HMS Prince of Wales

HMS Prince Of Wales' Ops Room Ready For Use

Crew will use the room to look out for threats and track the movements of the carrier’s F-35B jets and Merlin helicopters.

HMS Prince of Wales

The second carrier in the Queen Elizabeth-class is due to be commissioned in 2020 (Image: PA).

The operations room of the HMS Prince of Wales, the sister vessel of HMS Queen Elizabeth, is ready for ‘flashing up’ for the first time.

The crew of HMS Prince of Wales will use the room to look out for threats and track the movements of the carrier’s F-35B jets and Merlin helicopters.

This could be in a number of capacities, from intercepting hostile aircraft to striking land-based targets.

Three Commando Merlin Mark 4 helicopters joined HMS Queen Elizabeth last Monday as part of Exercise West Lant 18 - the journey to the US, ready to begin flight trials.
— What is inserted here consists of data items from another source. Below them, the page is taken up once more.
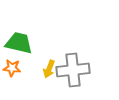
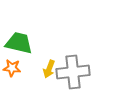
gray cross: moved 2 px down
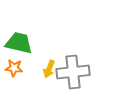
orange star: moved 2 px right
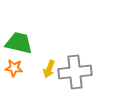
gray cross: moved 2 px right
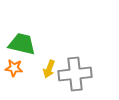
green trapezoid: moved 3 px right, 1 px down
gray cross: moved 2 px down
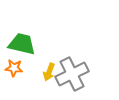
yellow arrow: moved 3 px down
gray cross: moved 3 px left; rotated 20 degrees counterclockwise
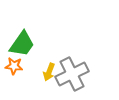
green trapezoid: rotated 112 degrees clockwise
orange star: moved 2 px up
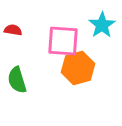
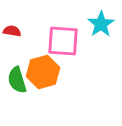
cyan star: moved 1 px left, 1 px up
red semicircle: moved 1 px left, 1 px down
orange hexagon: moved 35 px left, 4 px down
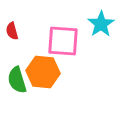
red semicircle: rotated 114 degrees counterclockwise
orange hexagon: rotated 20 degrees clockwise
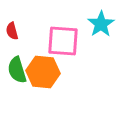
green semicircle: moved 10 px up
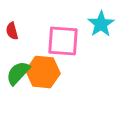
green semicircle: moved 1 px right, 3 px down; rotated 60 degrees clockwise
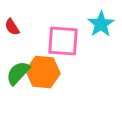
red semicircle: moved 4 px up; rotated 18 degrees counterclockwise
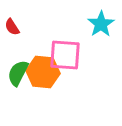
pink square: moved 2 px right, 14 px down
green semicircle: rotated 16 degrees counterclockwise
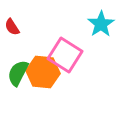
pink square: rotated 28 degrees clockwise
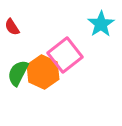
pink square: rotated 20 degrees clockwise
orange hexagon: rotated 20 degrees clockwise
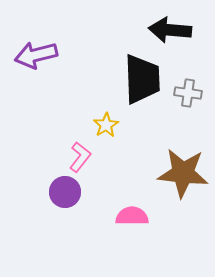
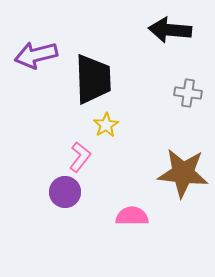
black trapezoid: moved 49 px left
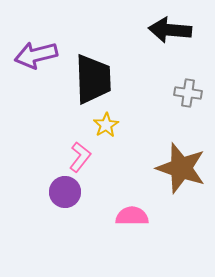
brown star: moved 2 px left, 5 px up; rotated 12 degrees clockwise
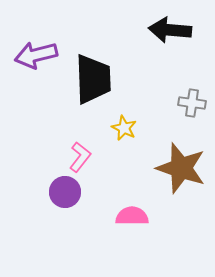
gray cross: moved 4 px right, 10 px down
yellow star: moved 18 px right, 3 px down; rotated 15 degrees counterclockwise
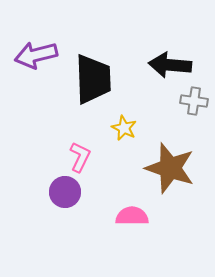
black arrow: moved 35 px down
gray cross: moved 2 px right, 2 px up
pink L-shape: rotated 12 degrees counterclockwise
brown star: moved 11 px left
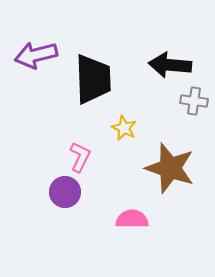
pink semicircle: moved 3 px down
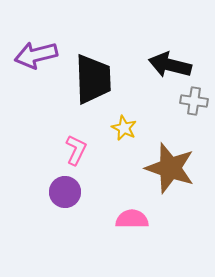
black arrow: rotated 9 degrees clockwise
pink L-shape: moved 4 px left, 7 px up
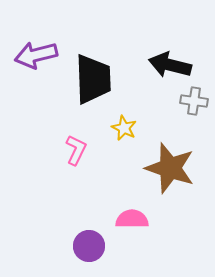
purple circle: moved 24 px right, 54 px down
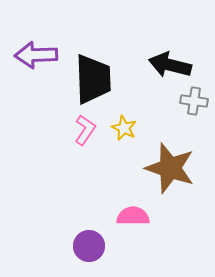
purple arrow: rotated 12 degrees clockwise
pink L-shape: moved 9 px right, 20 px up; rotated 8 degrees clockwise
pink semicircle: moved 1 px right, 3 px up
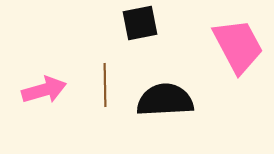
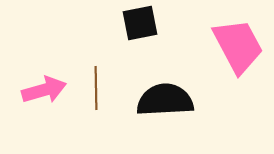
brown line: moved 9 px left, 3 px down
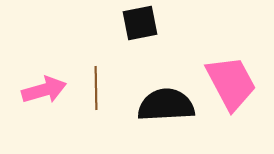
pink trapezoid: moved 7 px left, 37 px down
black semicircle: moved 1 px right, 5 px down
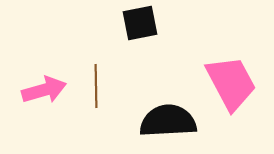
brown line: moved 2 px up
black semicircle: moved 2 px right, 16 px down
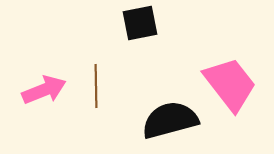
pink trapezoid: moved 1 px left, 1 px down; rotated 10 degrees counterclockwise
pink arrow: rotated 6 degrees counterclockwise
black semicircle: moved 2 px right, 1 px up; rotated 12 degrees counterclockwise
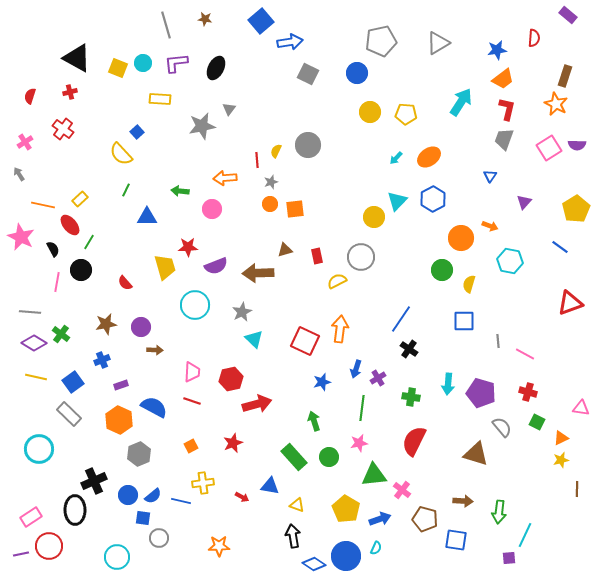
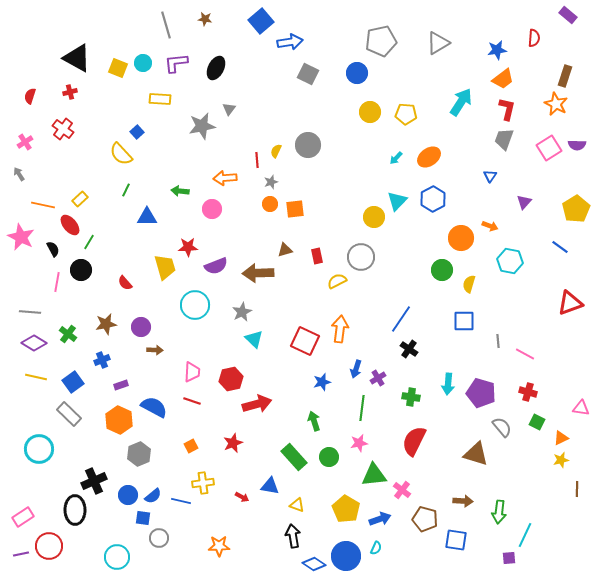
green cross at (61, 334): moved 7 px right
pink rectangle at (31, 517): moved 8 px left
Engineers and technicians, alongside Royal Navy experts, have now made sure that all the equipment and cabling is in place and that computer systems are able to communicate the masses of data coming into the ship.

HMS Prince of Wales Nerve Centre
The ops room is the nerve centre of the carrier (Image: Royal Navy).

Chief Petty Officer Greg Connor, the Ops Room manager, said allowing his team to move into the complex was "a momentous occasion".

"This milestone represents the heart of the warfare fighting elements of the ship coming to fruition," he said.

“The Warfare Department now has its sights firmly set on preparing the ship and team as more and more systems are brought online.”

Handing the compartment over to the ship’s company was production manager David Scott; he explained:

“The operations complex has been over three years in the making for me - and much longer for others.

HMS Prince Of Wales Operation centre
Crew will use the room to look out for threats (Image: Royal Navy).

“We had some of the best workforce available to us and with the team taking ownership of the area, we are able to deliver the compartments ahead of time and to a much higher standard than that previously achieved.

“This demonstrates to all that we can step up to the toughest challenges on this project and that’s credit to all those who have supported me.”

It’s the latest key part of the ship to be finished and handed over to the crew to run; watches are now being run in the Ship Control Centre, which oversees the marine engineering aspects of the carrier.

More than 3,000 compartments of the ship have to be signed off before the carrier leaves her berth at Rosyth to undergo sea trials next year.